Request:
Return the data below unchanged, without images.

Stored data:
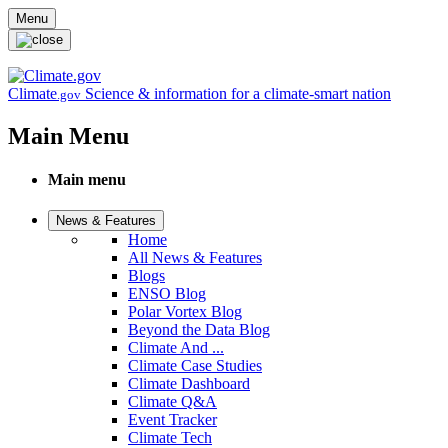
Skip to main content
Menu
Climate
Science & information for a climate-smart nation
.gov
Main Menu
Main menu
News & Features
Home
All News & Features
Blogs
ENSO Blog
Polar Vortex Blog
Beyond the Data Blog
Climate And ...
Climate Case Studies
Climate Dashboard
Climate Q&A
Event Tracker
Climate Tech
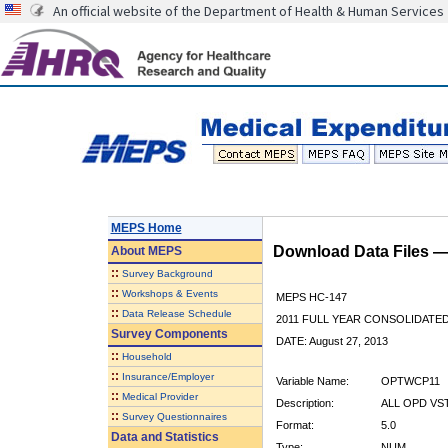
An official website of the Department of Health & Human Services
MEPS Home
Download Data Files 
About
MEPS
::
Survey Background
::
Workshops & Events
MEPS HC-147
::
Data Release Schedule
2011 FULL YEAR CONSOLIDATE
Survey Components
DATE: August 27, 2013
::
Household
::
Insurance/Employer
Variable Name:
OPTWCP11
::
Medical Provider
Description:
ALL OPD VS
::
Survey Questionnaires
Format:
5.0
Data and Statistics
Type:
NUM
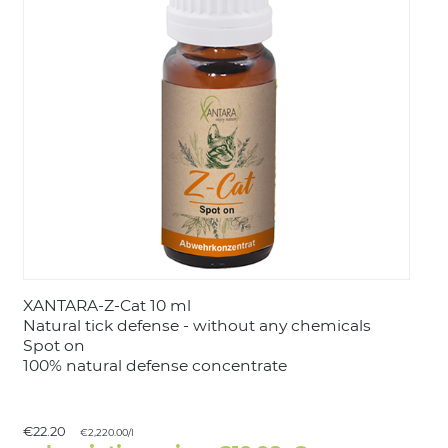
LOGIN
XANTARA-Z-Cat 10 ml
Natural tick defense - without any chemicals
Spot on
100% natural defense concentrate
€22.20
€2,220.00/l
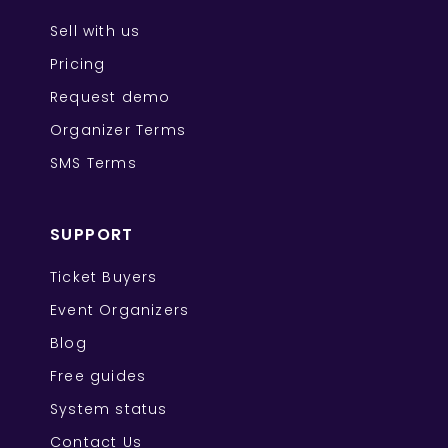
Sell with us
Pricing
Request demo
Organizer Terms
SMS Terms
SUPPORT
Ticket Buyers
Event Organizers
Blog
Free guides
System status
Contact Us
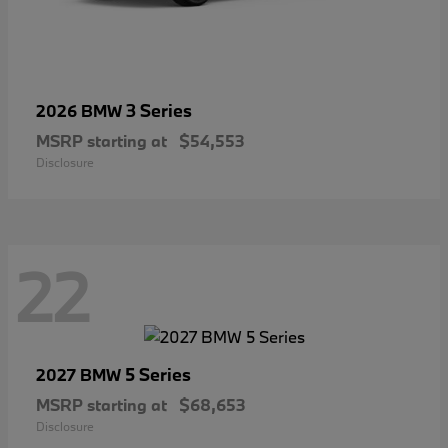
3 Series
2026 BMW
MSRP starting at
$54,553
Disclosure
22
5 Series
2027 BMW
MSRP starting at
$68,653
Disclosure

Solution to this task:
Skip to main content
Menu
Climate
Science & information for a climate-smart nation
.gov
Main Menu
Main menu
News & Features
Home
All News & Features
Blogs
ENSO Blog
Polar Vortex Blog
Beyond the Data Blog
Climate And ...
Climate Case Studies
Climate Dashboard
Climate Q&A
Event Tracker
Climate Tech
An official website of the Department of Health & Human Services
MEPS Home
Download Data Files 
About
MEPS
::
Survey Background
::
Workshops & Events
MEPS HC-147
::
Data Release Schedule
2011 FULL YEAR CONSOLIDATE
Survey Components
DATE: August 27, 2013
::
Household
::
Insurance/Employer
Variable Name:
OPTWCP11
::
Medical Provider
Description:
ALL OPD VS
::
Survey Questionnaires
Format:
5.0
Data and Statistics
Type:
NUM
LOGIN
XANTARA-Z-Cat 10 ml
Natural tick defense - without any chemicals
Spot on
100% natural defense concentrate
€22.20
€2,220.00/l
Sell with us
Pricing
Request demo
Organizer Terms
SMS Terms
SUPPORT
Ticket Buyers
Event Organizers
Blog
Free guides
System status
Contact Us
3 Series
2026 BMW
MSRP starting at
$54,553
Disclosure
22
5 Series
2027 BMW
MSRP starting at
$68,653
Disclosure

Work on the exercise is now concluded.